Où est la démarche qualité de l’HAD dans cette expérimentation et l’exigence de la réhabilitation améliorée ? La gestion, par l'HAD, des risques postopératoires et de la continuité des soins pourraient être à l’inverse, un vrai risque ajouté : le médecin traitant en HAD devient le responsable de la continuité des soins. Or on ne "délègue" pas une surveillance, on partage une mission bien détaillée, expliquée et comprise par tous. Ces prérequis sont-ils prévus ?

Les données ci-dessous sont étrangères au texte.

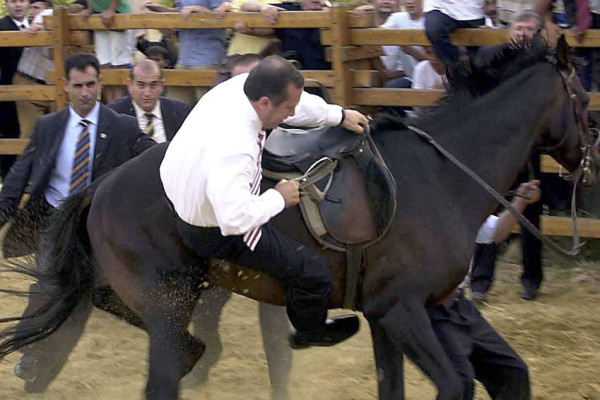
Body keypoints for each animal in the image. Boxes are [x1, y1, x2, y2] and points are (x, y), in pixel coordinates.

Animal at [0, 36, 596, 398]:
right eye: (583, 101)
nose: (590, 159)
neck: (441, 174)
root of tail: (99, 188)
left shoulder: (385, 318)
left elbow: (394, 386)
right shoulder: (402, 309)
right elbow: (454, 384)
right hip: (169, 304)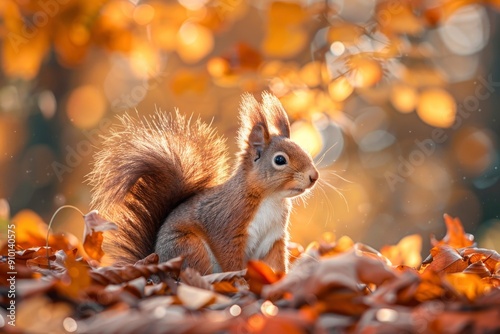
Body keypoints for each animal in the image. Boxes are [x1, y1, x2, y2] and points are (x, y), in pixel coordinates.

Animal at [87, 92, 318, 274]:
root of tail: (155, 259)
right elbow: (230, 260)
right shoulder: (226, 226)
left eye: (304, 150)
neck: (271, 198)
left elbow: (276, 264)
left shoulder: (274, 238)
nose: (313, 176)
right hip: (190, 248)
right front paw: (241, 280)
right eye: (279, 160)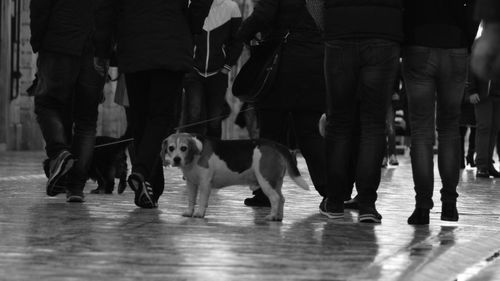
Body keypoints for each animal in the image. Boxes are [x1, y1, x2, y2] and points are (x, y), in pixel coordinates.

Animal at [160, 132, 308, 220]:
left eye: (184, 148)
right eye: (171, 148)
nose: (177, 159)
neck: (196, 154)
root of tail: (276, 145)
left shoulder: (205, 184)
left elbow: (201, 201)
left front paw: (199, 213)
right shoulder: (191, 183)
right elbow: (191, 200)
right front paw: (189, 212)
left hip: (265, 181)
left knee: (276, 198)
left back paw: (271, 216)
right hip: (275, 182)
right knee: (282, 198)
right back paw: (279, 217)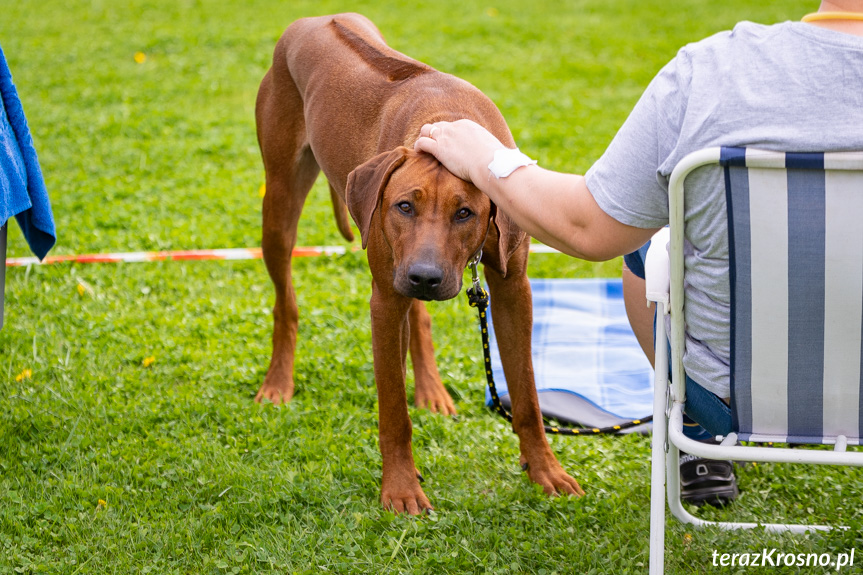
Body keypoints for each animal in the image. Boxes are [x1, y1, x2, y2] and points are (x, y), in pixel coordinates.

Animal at [253, 12, 584, 512]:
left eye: (465, 213)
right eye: (404, 206)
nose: (425, 277)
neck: (445, 120)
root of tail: (317, 17)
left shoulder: (513, 289)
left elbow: (527, 396)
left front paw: (545, 470)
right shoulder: (386, 300)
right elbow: (394, 412)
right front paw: (402, 488)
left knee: (421, 319)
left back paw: (432, 391)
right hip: (279, 207)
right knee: (284, 303)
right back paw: (278, 382)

L'HAD après chirurgie ambulatoire avait été envisagée ces dernières années comme une mesure "lenifiante" temporaire pour donner confiance aux équipes qui "se lançaient" dans l'ambulatoire (mais aussi dans la réhabilitation améliorée). Ainsi une HAD de 48h autorisée au CHU Tenon pour les Résections Trans Urétrale de prostate avec le laser greenlight. En formalisant son recours de cette façon, ce mode de sortie va-t-il rester temporaire ? N’est-ce pas une façon encore, comme les hôtels hospitaliers, de contourner l’exigence de la chirurgie ambulatoire ?
On nous répondra qu’il ne s’agit que de peu de patients et d’actes : probablement. Mais l’importance est le message envoyé par les tutelles, et qui influencera tous les comportements et toutes les prises en charge chirurgicales, mais aussi la qualité des soins et ses exigences, la sécurité des patients et les coûts à terme.
HAD, sortie précoce, ambulatoire après chirurgie, la grande confusion.